**Exercise brief**
Exactly the lines below from the line with "right ankle: (68, 222)" through the line with "left shoulder: (59, 97)" must make up the answer, both ends included and pictures left out.

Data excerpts
····················
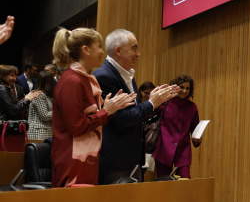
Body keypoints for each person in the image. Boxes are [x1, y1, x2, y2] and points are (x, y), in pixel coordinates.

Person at [51, 27, 137, 187]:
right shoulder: (72, 80)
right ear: (86, 50)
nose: (102, 52)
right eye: (98, 46)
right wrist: (107, 111)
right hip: (73, 159)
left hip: (85, 157)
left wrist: (112, 109)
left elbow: (93, 121)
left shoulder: (84, 78)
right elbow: (76, 127)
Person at [93, 29, 179, 184]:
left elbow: (135, 113)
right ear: (118, 50)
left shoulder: (127, 75)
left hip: (132, 159)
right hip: (116, 160)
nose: (138, 54)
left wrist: (157, 103)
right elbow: (121, 119)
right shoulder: (104, 76)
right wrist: (151, 103)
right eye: (134, 48)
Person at [152, 74, 201, 179]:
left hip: (183, 151)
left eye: (187, 88)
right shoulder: (165, 102)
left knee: (185, 182)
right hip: (164, 149)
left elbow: (195, 128)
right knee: (163, 183)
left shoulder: (192, 107)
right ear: (175, 87)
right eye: (182, 87)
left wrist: (197, 138)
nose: (184, 91)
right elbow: (149, 114)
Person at [27, 70, 54, 140]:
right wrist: (58, 111)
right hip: (38, 131)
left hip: (44, 130)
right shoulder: (39, 95)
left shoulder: (44, 95)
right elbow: (45, 116)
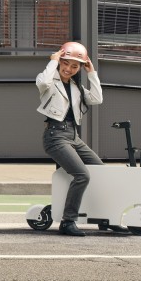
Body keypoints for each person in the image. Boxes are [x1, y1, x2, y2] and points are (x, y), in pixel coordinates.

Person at [36, 41, 103, 237]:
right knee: (82, 175)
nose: (69, 69)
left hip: (74, 136)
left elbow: (97, 99)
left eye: (75, 66)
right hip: (55, 136)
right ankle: (68, 222)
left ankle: (105, 216)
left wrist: (92, 73)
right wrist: (53, 61)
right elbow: (42, 83)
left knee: (100, 170)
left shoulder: (77, 87)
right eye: (66, 64)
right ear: (60, 62)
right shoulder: (48, 80)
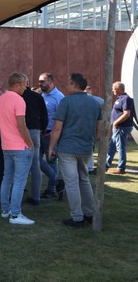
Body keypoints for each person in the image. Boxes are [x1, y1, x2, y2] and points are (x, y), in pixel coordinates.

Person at [48, 73, 101, 228]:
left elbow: (57, 128)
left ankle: (77, 218)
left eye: (69, 83)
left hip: (67, 148)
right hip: (86, 147)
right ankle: (90, 213)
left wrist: (51, 147)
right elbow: (99, 128)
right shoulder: (95, 103)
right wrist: (92, 140)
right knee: (84, 179)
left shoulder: (66, 101)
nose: (66, 85)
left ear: (75, 85)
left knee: (71, 182)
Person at [0, 73, 35, 225]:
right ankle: (15, 214)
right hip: (20, 146)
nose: (26, 88)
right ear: (17, 84)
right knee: (19, 181)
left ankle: (5, 210)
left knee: (7, 178)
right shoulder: (18, 100)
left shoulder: (1, 98)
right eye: (25, 84)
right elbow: (21, 125)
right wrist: (30, 143)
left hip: (6, 145)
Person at [37, 73, 65, 199]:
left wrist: (54, 134)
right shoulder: (42, 95)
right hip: (40, 133)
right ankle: (57, 182)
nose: (40, 84)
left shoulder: (59, 97)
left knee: (51, 161)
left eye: (42, 81)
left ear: (51, 82)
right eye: (39, 81)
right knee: (35, 160)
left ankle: (51, 189)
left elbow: (62, 118)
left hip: (50, 135)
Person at [22, 84, 48, 206]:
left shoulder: (17, 96)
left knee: (18, 163)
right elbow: (44, 115)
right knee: (35, 164)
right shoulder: (37, 96)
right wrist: (42, 129)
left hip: (21, 131)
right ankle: (36, 196)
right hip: (35, 131)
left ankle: (16, 193)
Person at [106, 81, 135, 175]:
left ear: (119, 89)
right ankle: (105, 166)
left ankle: (121, 168)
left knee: (120, 147)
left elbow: (127, 114)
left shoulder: (126, 99)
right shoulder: (120, 98)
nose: (112, 90)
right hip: (118, 127)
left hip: (122, 127)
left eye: (113, 88)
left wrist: (116, 122)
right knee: (112, 146)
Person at [85, 86, 104, 174]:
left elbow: (105, 104)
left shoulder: (96, 99)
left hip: (92, 126)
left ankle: (90, 168)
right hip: (87, 126)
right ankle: (89, 167)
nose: (87, 91)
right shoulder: (94, 100)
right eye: (86, 89)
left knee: (90, 148)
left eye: (88, 89)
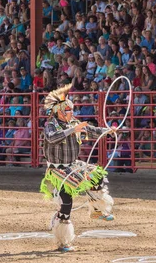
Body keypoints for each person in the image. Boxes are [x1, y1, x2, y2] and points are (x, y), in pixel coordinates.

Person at [40, 84, 116, 252]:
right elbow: (52, 138)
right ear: (60, 112)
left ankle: (96, 209)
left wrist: (108, 131)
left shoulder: (74, 123)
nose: (71, 113)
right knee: (66, 203)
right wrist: (73, 129)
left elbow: (91, 130)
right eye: (68, 111)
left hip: (73, 166)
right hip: (57, 170)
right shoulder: (50, 126)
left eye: (71, 110)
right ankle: (63, 240)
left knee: (97, 176)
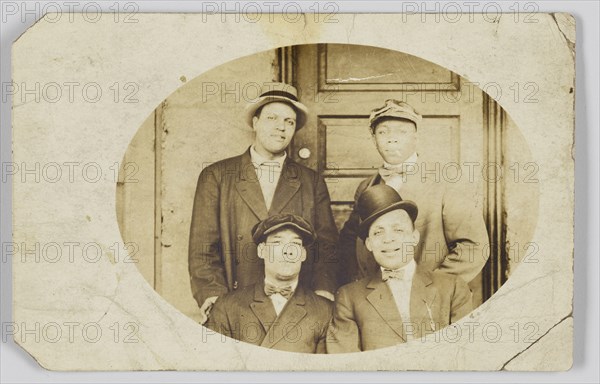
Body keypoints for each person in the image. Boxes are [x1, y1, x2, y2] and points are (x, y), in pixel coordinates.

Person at [189, 83, 339, 324]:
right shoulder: (217, 175)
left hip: (297, 306)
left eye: (289, 122)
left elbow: (327, 246)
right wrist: (214, 296)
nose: (281, 127)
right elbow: (203, 247)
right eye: (272, 118)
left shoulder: (311, 181)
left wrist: (323, 292)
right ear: (255, 123)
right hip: (233, 304)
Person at [338, 99, 489, 286]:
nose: (391, 138)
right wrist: (361, 288)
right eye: (383, 132)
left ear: (416, 137)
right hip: (376, 301)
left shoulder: (447, 180)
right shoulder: (366, 187)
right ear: (373, 139)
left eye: (402, 132)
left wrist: (432, 288)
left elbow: (473, 246)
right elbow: (351, 242)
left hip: (430, 301)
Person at [327, 185, 472, 352]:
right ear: (368, 244)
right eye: (378, 233)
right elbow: (346, 367)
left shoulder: (452, 288)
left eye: (398, 230)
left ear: (414, 237)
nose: (388, 239)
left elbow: (466, 356)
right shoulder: (349, 298)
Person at [207, 213, 333, 353]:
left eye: (295, 244)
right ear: (261, 251)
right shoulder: (227, 306)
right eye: (277, 243)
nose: (287, 251)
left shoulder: (325, 311)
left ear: (303, 254)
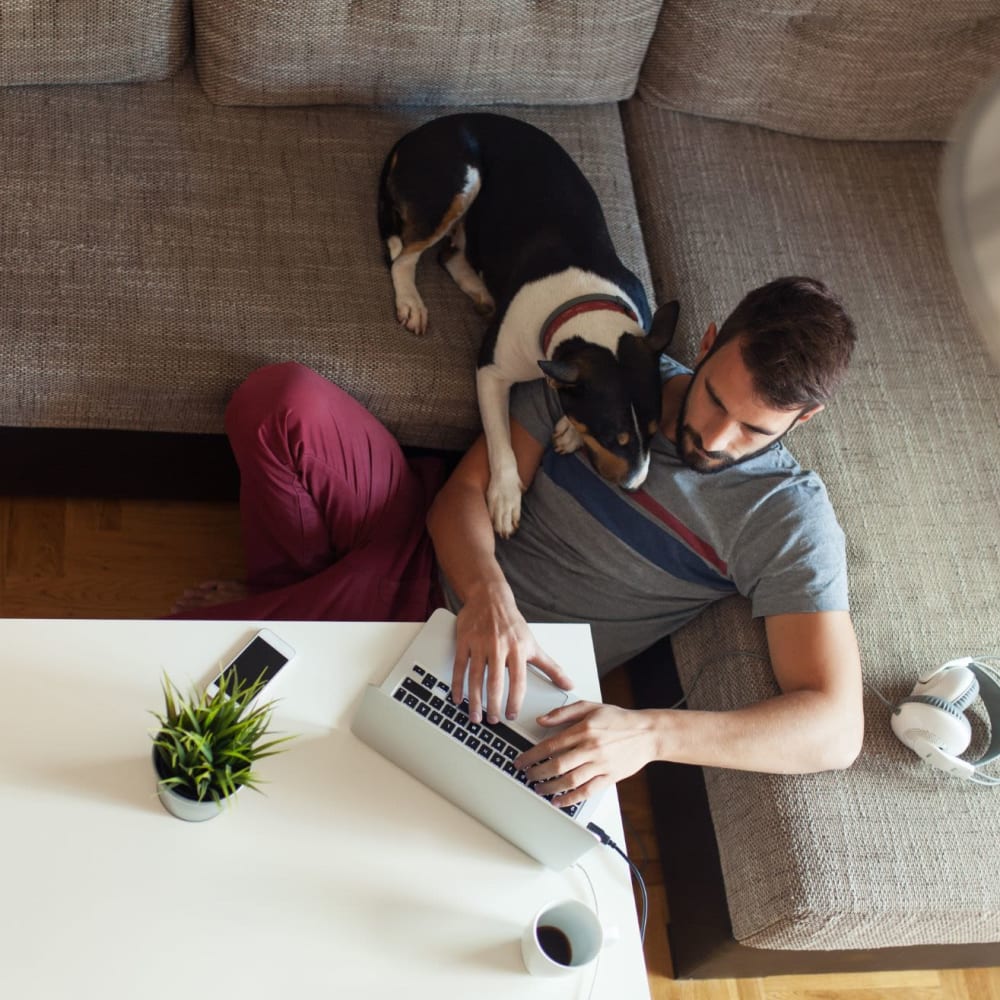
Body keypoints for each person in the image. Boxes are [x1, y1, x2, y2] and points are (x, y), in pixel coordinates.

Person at [174, 276, 864, 809]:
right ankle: (294, 598)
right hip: (433, 551)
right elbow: (463, 496)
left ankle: (290, 606)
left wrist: (648, 735)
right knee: (280, 399)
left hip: (487, 673)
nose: (713, 438)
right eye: (714, 398)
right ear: (708, 340)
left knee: (199, 688)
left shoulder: (786, 520)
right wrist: (487, 596)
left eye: (753, 430)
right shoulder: (610, 373)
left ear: (808, 418)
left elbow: (834, 729)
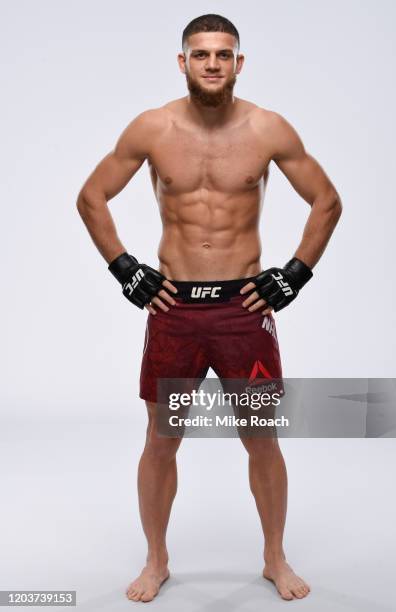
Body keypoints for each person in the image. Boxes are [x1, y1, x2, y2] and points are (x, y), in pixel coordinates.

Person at [76, 13, 342, 603]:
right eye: (201, 54)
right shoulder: (152, 127)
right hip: (174, 314)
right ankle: (157, 560)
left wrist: (294, 274)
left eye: (224, 54)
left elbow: (326, 200)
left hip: (243, 311)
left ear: (239, 62)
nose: (213, 64)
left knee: (261, 436)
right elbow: (91, 196)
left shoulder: (268, 128)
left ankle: (274, 557)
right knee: (160, 438)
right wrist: (126, 268)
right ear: (183, 62)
····················
**Exercise response**
right ankle: (68, 222)
left ankle: (105, 216)
left wrist: (92, 73)
right wrist: (53, 61)
right elbow: (42, 83)
left knee: (100, 170)
left shoulder: (77, 87)
right eye: (66, 64)
right ear: (60, 62)
right shoulder: (48, 80)
Body keypoints for each person in the image. Boxes are [x1, y1, x2, y2] and points are (x, y), in pixel coordinates.

Person at [48, 73, 101, 228]:
left elbow: (57, 128)
left ankle: (77, 218)
left eye: (69, 83)
left hip: (67, 148)
right hip: (86, 147)
right ankle: (90, 213)
left wrist: (51, 147)
right elbow: (99, 128)
right shoulder: (95, 103)
right wrist: (92, 140)
right knee: (84, 179)
left shoulder: (66, 101)
nose: (66, 85)
left ear: (75, 85)
left knee: (71, 182)
Person at [0, 73, 35, 225]:
right ankle: (15, 214)
right hip: (20, 146)
nose: (26, 88)
right ear: (17, 84)
right knee: (19, 181)
left ankle: (5, 210)
left knee: (7, 178)
right shoulder: (18, 100)
left shoulder: (1, 98)
right eye: (25, 84)
right elbow: (21, 125)
right wrist: (30, 143)
left hip: (6, 145)
Person at [37, 73, 65, 199]:
left wrist: (54, 134)
right shoulder: (42, 95)
right hip: (40, 133)
right ankle: (57, 182)
nose: (40, 84)
left shoulder: (59, 97)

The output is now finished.